DATASET RECORDS
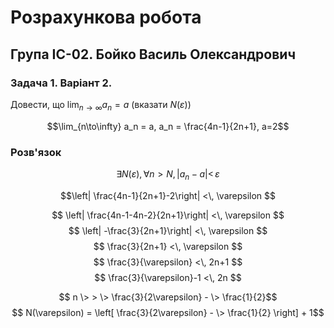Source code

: # Розрахункова робота

## Група ІС-02. Бойко Василь Олександрович

### Задача 1. Варіант 2.

Довести, що $\lim_{n\to\infty} a_n =  a$ (вказати $N(\varepsilon))$

$$\lim_{n\to\infty} a_n =  a, a_n = \frac{4n-1}{2n+1}, a=2$$

### Розв'язок

$$
  \exists  N(\varepsilon),
  \forall n>N,
  \left| a_n-a\right| <\, \varepsilon
$$

$$\left| \frac{4n-1}{2n+1}-2\right| <\, \varepsilon $$

$$  \left|  \frac{4n-1-4n-2}{2n+1}\right| <\, \varepsilon $$
$$  \left|  -\frac{3}{2n+1}\right| <\, \varepsilon   $$
$$  \frac{3}{2n+1} <\, \varepsilon    $$
$$  \frac{3}{\varepsilon} <\, 2n+1    $$
$$  \frac{3}{\varepsilon}-1 <\, 2n    $$

$$  n \> > \> \frac{3}{2\varepsilon} - \> \frac{1}{2}$$
$$  N(\varepsilon) = \left[ \frac{3}{2\varepsilon} - \> \frac{1}{2} \right] + 1$$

DIRECTIONS FOR THIS TASK
Show every line from the entries above in which "right" appears.

EXERCISE OUTPUT
  \left| a_n-a\right| <\, \varepsilon
$$\left| \frac{4n-1}{2n+1}-2\right| <\, \varepsilon $$
$$  \left|  \frac{4n-1-4n-2}{2n+1}\right| <\, \varepsilon $$
$$  \left|  -\frac{3}{2n+1}\right| <\, \varepsilon   $$
$$  N(\varepsilon) = \left[ \frac{3}{2\varepsilon} - \> \frac{1}{2} \right] + 1$$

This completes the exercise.